Quand Massimu Susini, un militant nationaliste est assassiné en septembre 2019, tandis que deux comités antimafia sont crées, des graffitis comparant sa figure à celle de Ghjuvan’Battista Acquaviva sont peints. Dans ce contexte, je publie le livre Notes d’un voyage en Keurse[60]. J’y décris un conflit généralisé dans toute l’île entre les tenants d’une Corse autodéterminée et ceux d’une Keurse, objet de marchandisation et de profit. C’est alors qu’est assassiné Yvan Colonna en mars 2022. C’est des graffitis mettant dans la même lignée idéologique Ghjuvan’Battista Acquaviva, Massimu Susini et Yvan Colonna que l’on rencontre. Le sigle « FLNC » est peint depuis février 2018 beaucoup plus que dans la période précédente.
Conclusion
Ainsi, en 2022, la vision de l’histoire de Corse comme étant celle d’un territoire colonisé par la France depuis 1769 est très répandue dans l’opinion publique corse. C’est concentré dans le synthétique graffiti « 1769-2022 » bombé lors des manifestations qui suivirent l’agression mortelle d’Yvan Colonna. Elle correspond à la culture politique des organisations politiques nationalistes tant autonomistes qu’indépendantistes héritières de l’UNEC qui localement dans des communes comme Bastia, Porto Vecchio, dans trois des quatre circonscriptions électorales des élections, législatives, dans trois élections territoriales successives, remportent les élections depuis plusieurs années. Le sigle FLNC tire indiscutablement son origine de la Guerre d’Algérie. Le succès populaire de la pose de graffitis liés aux figures d’indépendantistes usant de la « lutte armée », de Ghjuvan’Battista Acquaviva ou d’Yvan Colonna, souvent accompagnés de la signature « FLNC » continue d’être important. Ainsi, en 2022, cela fait soixante ans que la Guerre d’Algérie est finie. C’est vrai. Mais dans l’expérience politique vécue, en 2022, pour nombre de ceux qui refusent le processus de métamorphose de la Corse en Keurse, la Corse est toujours la dernière wilaya de la guerre d’Algérie.

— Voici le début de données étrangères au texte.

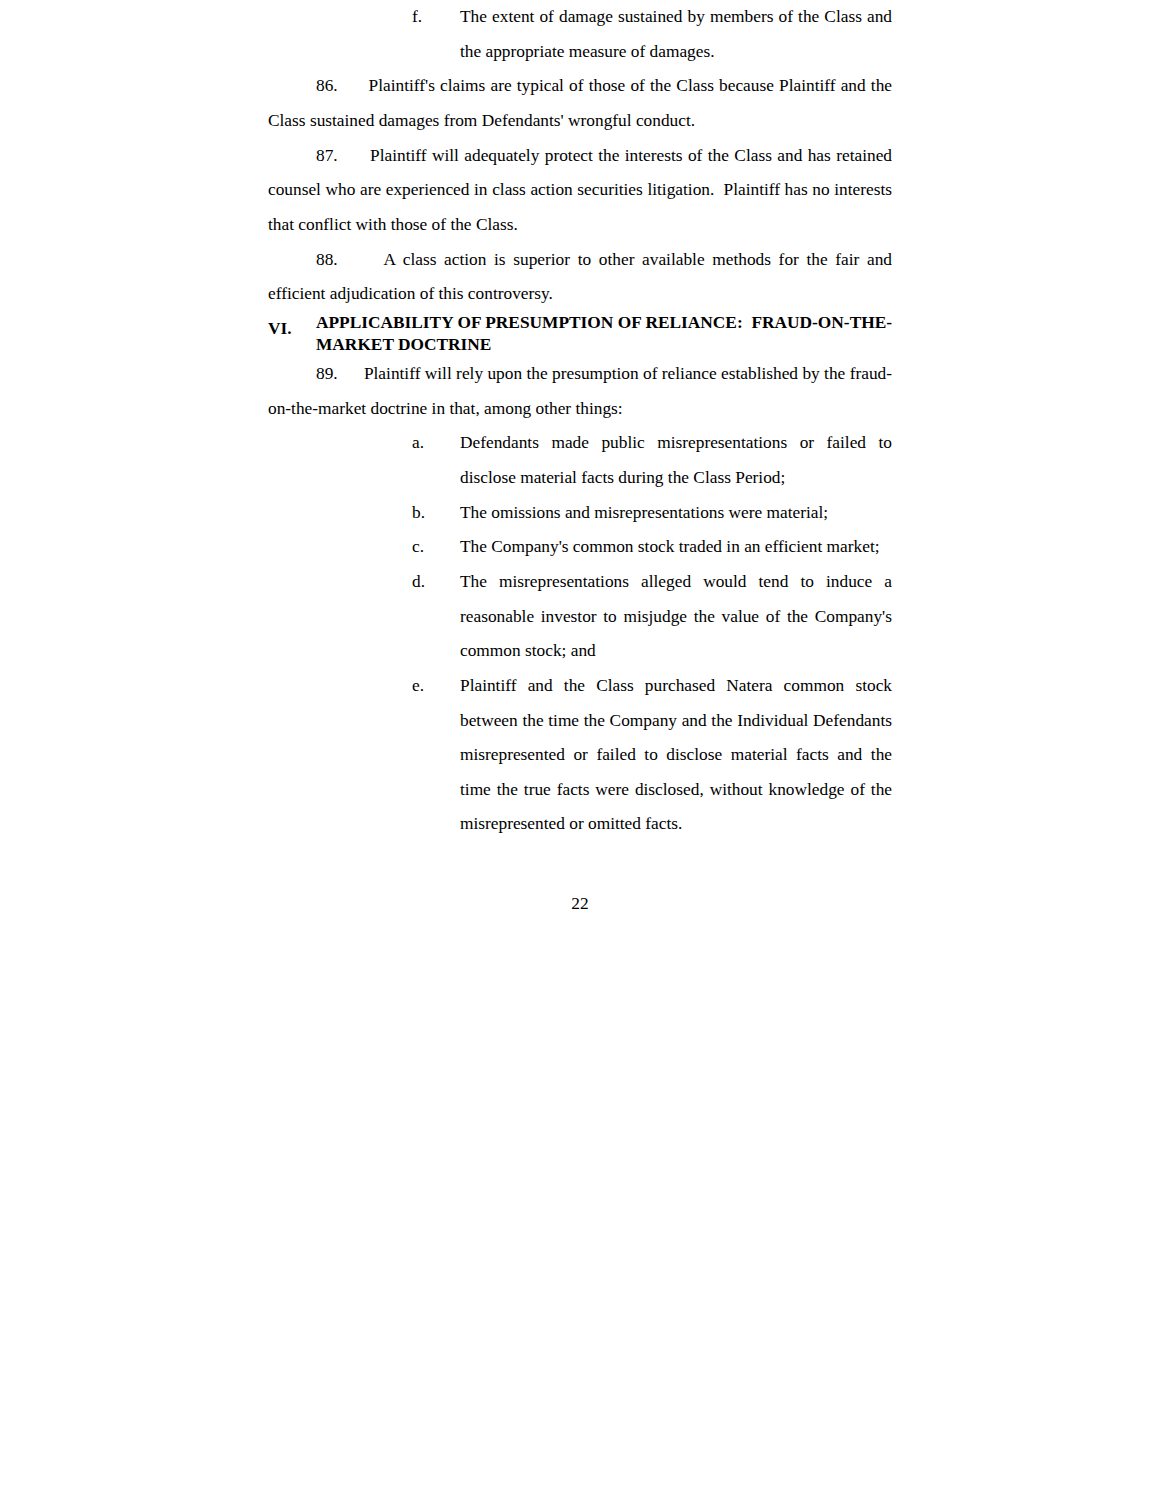f.
The extent of damage sustained by members of the Class and the appropriate measure of damages.
86. Plaintiff's claims are typical of those of the Class because Plaintiff and the Class sustained damages from Defendants' wrongful conduct.
87. Plaintiff will adequately protect the interests of the Class and has retained counsel who are experienced in class action securities litigation. Plaintiff has no interests that conflict with those of the Class.
88. A class action is superior to other available methods for the fair and efficient adjudication of this controversy.
VI.
APPLICABILITY OF PRESUMPTION OF RELIANCE: FRAUD-ON-THE-MARKET DOCTRINE
89. Plaintiff will rely upon the presumption of reliance established by the fraud-on-the-market doctrine in that, among other things:
a.
Defendants made public misrepresentations or failed to disclose material facts during the Class Period;
b.
The omissions and misrepresentations were material;
c.
The Company's common stock traded in an efficient market;
d.
The misrepresentations alleged would tend to induce a reasonable investor to misjudge the value of the Company's common stock; and
e.
Plaintiff and the Class purchased Natera common stock between the time the Company and the Individual Defendants misrepresented or failed to disclose material facts and the time the true facts were disclosed, without knowledge of the misrepresented or omitted facts.
22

Nous sommes en un temps où, dans la recherche des chemins de la paix, les élus de la Corse sont en pourparlers avec les dirigeants de l’Etat français au sujet de l’autonomie de l’île. Nous sommes en un temps où les autorités françaises et les autorités algériennes, bien que le sujet soit évoqué lors de voyages présidentiels cette année encore, n’ont toujours pas opéré une « réconciliation »[61]. Je remarque que la Corse n’apparaît pas (sauf incidemment) dans l’équation proposée par Benjamin Stora dans son rapport publié sous le titre « France-Algérie. Les passions douloureuses »[62]. Pour ces raisons, il semble opportun, non, indispensable de connaître et tenir compte de… cette dimension de la Guerre d’Algérie, ou cette dimension de la question corse ?… de cette dimension de la société méditerranéenne présente afin de saisir les ressorts de l’action des forces en présence, les attentes des sociétés imbriquées afin que grâce à une politique mémorielle enfin en phase avec le terrain, elles construisent un futur soutenable.

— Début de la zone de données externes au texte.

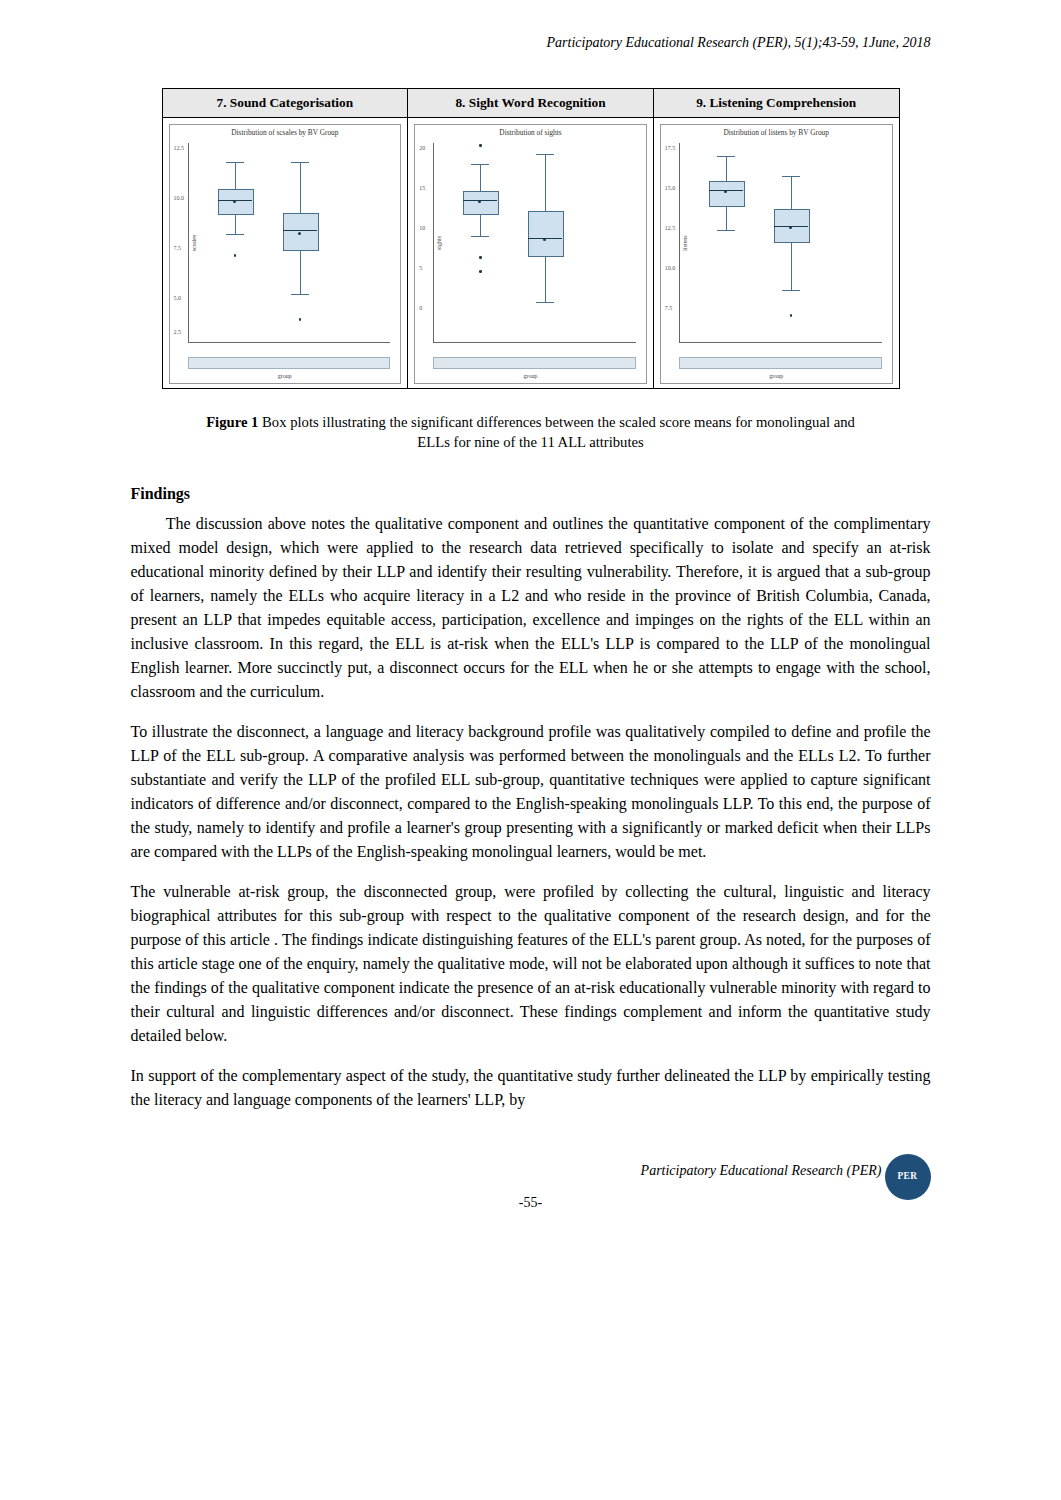Participatory Educational Research (PER), 5(1);43-59, 1June, 2018
7. Sound Categorisation
8. Sight Word Recognition
9. Listening Comprehension
Distribution of scsales by BV Group
scsales
12.5
10.0
7.5
5.0
2.5
group
Distribution of sights
sights
20
15
10
5
0
group
Distribution of listens by BV Group
listens
17.5
15.0
12.5
10.0
7.5
group
Figure 1 Box plots illustrating the significant differences between the scaled score means for monolingual and ELLs for nine of the 11 ALL attributes
Findings
The discussion above notes the qualitative component and outlines the quantitative component of the complimentary mixed model design, which were applied to the research data retrieved specifically to isolate and specify an at-risk educational minority defined by their LLP and identify their resulting vulnerability. Therefore, it is argued that a sub-group of learners, namely the ELLs who acquire literacy in a L2 and who reside in the province of British Columbia, Canada, present an LLP that impedes equitable access, participation, excellence and impinges on the rights of the ELL within an inclusive classroom. In this regard, the ELL is at-risk when the ELL's LLP is compared to the LLP of the monolingual English learner. More succinctly put, a disconnect occurs for the ELL when he or she attempts to engage with the school, classroom and the curriculum.
To illustrate the disconnect, a language and literacy background profile was qualitatively compiled to define and profile the LLP of the ELL sub-group. A comparative analysis was performed between the monolinguals and the ELLs L2. To further substantiate and verify the LLP of the profiled ELL sub-group, quantitative techniques were applied to capture significant indicators of difference and/or disconnect, compared to the English-speaking monolinguals LLP. To this end, the purpose of the study, namely to identify and profile a learner's group presenting with a significantly or marked deficit when their LLPs are compared with the LLPs of the English-speaking monolingual learners, would be met.
The vulnerable at-risk group, the disconnected group, were profiled by collecting the cultural, linguistic and literacy biographical attributes for this sub-group with respect to the qualitative component of the research design, and for the purpose of this article . The findings indicate distinguishing features of the ELL's parent group. As noted, for the purposes of this article stage one of the enquiry, namely the qualitative mode, will not be elaborated upon although it suffices to note that the findings of the qualitative component indicate the presence of an at-risk educationally vulnerable minority with regard to their cultural and linguistic differences and/or disconnect. These findings complement and inform the quantitative study detailed below.
In support of the complementary aspect of the study, the quantitative study further delineated the LLP by empirically testing the literacy and language components of the learners' LLP, by
PER
Participatory Educational Research (PER)
-55-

[58] Bertoncini Pierre, « Le martyr nationaliste corse contemporain. Une figure à géométrie variable », Etudes corses, n° 87, octobre 2023, (Numéro en préparation).
[59] Mantarini Matteu, «L’enfant d’Alzipratu», in Ghjuvan Battista Acquaviva. L’eternu sguardu, Ajaccio, Editions A sumente, 1997, p. 104.
[60] Bertoncini Pierre, Notes d’un voyage en Keurse. Déterritorialisation, dépatrimonialisation et déculturation de la Corse au XXIe siècle, Paris, L’Harmattan, Collection Socio-anthropologie, 2022.
[61] Comme en témoigne la une du news Le point: « France et Algérie. L’héritage maudit. Emmanuel Macron se confie à l’écrivain Kamel Daoud », Le point, 12 janvier 2023, pp. 25-35.
[62]Stora Benjamin, France-Algérie. Les passions douloureuses. Rapport sur les questions mémorielles portant sur la colonisation et la guerre d’Algérie pour Monsieur le Président de la République, Emmanuel Macron, Paris, Albin Michel, 2021.